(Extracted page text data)
■ ■ ■ ■ ■ ■ ■

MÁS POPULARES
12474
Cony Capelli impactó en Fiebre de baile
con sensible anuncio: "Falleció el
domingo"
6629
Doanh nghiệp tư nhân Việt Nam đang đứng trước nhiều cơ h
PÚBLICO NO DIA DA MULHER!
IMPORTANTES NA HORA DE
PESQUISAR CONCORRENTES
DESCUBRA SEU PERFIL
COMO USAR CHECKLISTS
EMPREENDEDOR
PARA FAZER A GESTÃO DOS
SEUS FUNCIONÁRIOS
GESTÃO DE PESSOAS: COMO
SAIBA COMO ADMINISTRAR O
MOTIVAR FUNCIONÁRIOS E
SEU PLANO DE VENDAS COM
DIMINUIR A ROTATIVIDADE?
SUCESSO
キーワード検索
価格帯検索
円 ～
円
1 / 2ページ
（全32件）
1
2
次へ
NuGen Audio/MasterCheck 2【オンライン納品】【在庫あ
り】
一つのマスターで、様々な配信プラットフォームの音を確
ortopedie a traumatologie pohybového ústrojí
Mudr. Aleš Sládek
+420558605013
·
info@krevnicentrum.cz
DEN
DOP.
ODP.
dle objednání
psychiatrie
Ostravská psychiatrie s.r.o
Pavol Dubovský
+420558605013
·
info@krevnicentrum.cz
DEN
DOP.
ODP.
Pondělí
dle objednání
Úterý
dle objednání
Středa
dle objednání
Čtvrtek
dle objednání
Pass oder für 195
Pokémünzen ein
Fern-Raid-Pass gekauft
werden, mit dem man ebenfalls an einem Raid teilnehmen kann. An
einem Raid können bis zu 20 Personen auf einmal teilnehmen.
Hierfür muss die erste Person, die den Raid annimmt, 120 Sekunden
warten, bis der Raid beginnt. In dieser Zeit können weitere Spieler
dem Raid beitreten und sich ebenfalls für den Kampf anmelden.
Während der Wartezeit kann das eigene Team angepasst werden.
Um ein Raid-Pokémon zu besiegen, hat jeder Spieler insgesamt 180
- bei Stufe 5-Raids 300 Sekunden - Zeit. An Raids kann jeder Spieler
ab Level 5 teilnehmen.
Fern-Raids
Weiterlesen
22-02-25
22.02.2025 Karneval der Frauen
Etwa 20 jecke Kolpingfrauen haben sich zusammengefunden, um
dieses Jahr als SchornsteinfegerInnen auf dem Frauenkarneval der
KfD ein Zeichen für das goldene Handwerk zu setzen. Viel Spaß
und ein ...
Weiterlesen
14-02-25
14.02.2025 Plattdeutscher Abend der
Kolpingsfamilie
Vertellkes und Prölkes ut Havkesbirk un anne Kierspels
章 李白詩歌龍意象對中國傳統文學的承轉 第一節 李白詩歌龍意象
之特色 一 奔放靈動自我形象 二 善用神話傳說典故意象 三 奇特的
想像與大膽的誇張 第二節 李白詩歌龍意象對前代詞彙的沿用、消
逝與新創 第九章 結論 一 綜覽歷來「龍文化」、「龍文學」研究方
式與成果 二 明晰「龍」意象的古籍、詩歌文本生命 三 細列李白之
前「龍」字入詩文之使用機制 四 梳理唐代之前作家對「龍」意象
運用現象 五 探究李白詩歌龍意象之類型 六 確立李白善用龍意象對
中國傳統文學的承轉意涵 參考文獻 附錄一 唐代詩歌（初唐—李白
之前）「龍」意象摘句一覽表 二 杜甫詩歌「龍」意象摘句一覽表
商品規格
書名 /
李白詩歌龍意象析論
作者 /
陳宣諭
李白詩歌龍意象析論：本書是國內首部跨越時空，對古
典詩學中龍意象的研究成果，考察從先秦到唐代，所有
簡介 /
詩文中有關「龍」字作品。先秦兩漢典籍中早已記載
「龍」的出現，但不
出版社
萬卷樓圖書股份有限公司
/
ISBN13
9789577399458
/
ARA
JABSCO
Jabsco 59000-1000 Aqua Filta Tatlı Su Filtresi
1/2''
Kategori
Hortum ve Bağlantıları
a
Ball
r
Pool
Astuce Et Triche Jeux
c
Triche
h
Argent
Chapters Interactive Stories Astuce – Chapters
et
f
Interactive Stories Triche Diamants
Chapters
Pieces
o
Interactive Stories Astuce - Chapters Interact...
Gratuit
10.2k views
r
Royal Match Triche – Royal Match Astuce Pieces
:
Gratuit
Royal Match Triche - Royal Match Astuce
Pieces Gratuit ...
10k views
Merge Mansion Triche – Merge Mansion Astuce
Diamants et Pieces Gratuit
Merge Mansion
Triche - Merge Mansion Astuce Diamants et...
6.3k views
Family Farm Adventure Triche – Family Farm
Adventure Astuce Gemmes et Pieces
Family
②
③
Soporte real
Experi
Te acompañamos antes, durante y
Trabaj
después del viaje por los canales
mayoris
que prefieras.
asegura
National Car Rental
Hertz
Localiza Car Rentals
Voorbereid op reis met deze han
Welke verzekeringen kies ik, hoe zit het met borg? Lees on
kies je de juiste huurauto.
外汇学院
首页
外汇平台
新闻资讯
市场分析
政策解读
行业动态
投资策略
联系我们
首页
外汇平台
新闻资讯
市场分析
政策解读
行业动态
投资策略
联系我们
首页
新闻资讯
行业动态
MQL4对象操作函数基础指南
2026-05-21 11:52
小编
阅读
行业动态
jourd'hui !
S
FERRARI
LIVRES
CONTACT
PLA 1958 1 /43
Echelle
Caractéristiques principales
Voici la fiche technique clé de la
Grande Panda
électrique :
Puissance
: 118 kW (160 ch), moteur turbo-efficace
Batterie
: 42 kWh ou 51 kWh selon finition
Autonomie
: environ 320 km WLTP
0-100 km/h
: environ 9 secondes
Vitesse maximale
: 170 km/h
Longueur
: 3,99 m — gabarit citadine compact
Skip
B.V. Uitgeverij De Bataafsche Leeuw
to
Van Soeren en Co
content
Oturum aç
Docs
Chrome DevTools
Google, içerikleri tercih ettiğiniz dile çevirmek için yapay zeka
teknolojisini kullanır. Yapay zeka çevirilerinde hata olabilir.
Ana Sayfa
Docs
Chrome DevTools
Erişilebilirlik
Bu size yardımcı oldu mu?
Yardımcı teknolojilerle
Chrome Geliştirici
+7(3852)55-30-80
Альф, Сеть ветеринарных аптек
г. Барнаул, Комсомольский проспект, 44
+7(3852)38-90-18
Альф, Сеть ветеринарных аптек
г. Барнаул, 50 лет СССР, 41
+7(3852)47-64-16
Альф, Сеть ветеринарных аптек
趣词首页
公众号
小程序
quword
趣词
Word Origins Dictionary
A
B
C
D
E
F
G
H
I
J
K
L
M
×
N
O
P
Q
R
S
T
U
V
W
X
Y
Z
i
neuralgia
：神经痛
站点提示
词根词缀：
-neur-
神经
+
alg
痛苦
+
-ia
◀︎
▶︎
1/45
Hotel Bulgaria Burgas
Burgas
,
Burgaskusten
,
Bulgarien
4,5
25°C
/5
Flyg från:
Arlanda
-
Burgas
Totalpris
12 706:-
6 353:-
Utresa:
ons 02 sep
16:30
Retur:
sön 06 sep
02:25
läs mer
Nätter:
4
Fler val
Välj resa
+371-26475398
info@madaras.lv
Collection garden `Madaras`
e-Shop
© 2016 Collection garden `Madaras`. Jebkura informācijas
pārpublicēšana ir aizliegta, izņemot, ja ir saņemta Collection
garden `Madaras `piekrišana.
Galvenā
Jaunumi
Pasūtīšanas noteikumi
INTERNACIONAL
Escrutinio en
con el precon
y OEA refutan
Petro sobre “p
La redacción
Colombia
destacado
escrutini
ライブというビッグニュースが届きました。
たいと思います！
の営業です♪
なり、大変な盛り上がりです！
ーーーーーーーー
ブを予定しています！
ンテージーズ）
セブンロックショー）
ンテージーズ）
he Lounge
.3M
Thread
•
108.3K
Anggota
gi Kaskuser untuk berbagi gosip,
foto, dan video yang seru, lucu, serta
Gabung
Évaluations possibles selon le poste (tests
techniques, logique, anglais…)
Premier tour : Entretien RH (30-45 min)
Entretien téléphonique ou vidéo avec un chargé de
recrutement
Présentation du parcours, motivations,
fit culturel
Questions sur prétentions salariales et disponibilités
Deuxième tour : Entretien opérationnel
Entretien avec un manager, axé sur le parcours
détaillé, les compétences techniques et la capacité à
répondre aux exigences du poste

■ ■ ■ ■ ■ ■ ■

## What needs to be done
Reproduce the listing from its first line through the line containing "Fern-Raid-Pass gekauft", substituting "PokéCoins" for "Pokémünzen" and leaving everything else unchanged.

## Your solution
MÁS POPULARES
12474
Cony Capelli impactó en Fiebre de baile
con sensible anuncio: "Falleció el
domingo"
6629
Doanh nghiệp tư nhân Việt Nam đang đứng trước nhiều cơ h
PÚBLICO NO DIA DA MULHER!
IMPORTANTES NA HORA DE
PESQUISAR CONCORRENTES
DESCUBRA SEU PERFIL
COMO USAR CHECKLISTS
EMPREENDEDOR
PARA FAZER A GESTÃO DOS
SEUS FUNCIONÁRIOS
GESTÃO DE PESSOAS: COMO
SAIBA COMO ADMINISTRAR O
MOTIVAR FUNCIONÁRIOS E
SEU PLANO DE VENDAS COM
DIMINUIR A ROTATIVIDADE?
SUCESSO
キーワード検索
価格帯検索
円 ～
円
1 / 2ページ
（全32件）
1
2
次へ
NuGen Audio/MasterCheck 2【オンライン納品】【在庫あ
り】
一つのマスターで、様々な配信プラットフォームの音を確
ortopedie a traumatologie pohybového ústrojí
Mudr. Aleš Sládek
+420558605013
·
info@krevnicentrum.cz
DEN
DOP.
ODP.
dle objednání
psychiatrie
Ostravská psychiatrie s.r.o
Pavol Dubovský
+420558605013
·
info@krevnicentrum.cz
DEN
DOP.
ODP.
Pondělí
dle objednání
Úterý
dle objednání
Středa
dle objednání
Čtvrtek
dle objednání
Pass oder für 195
PokéCoins ein
Fern-Raid-Pass gekauft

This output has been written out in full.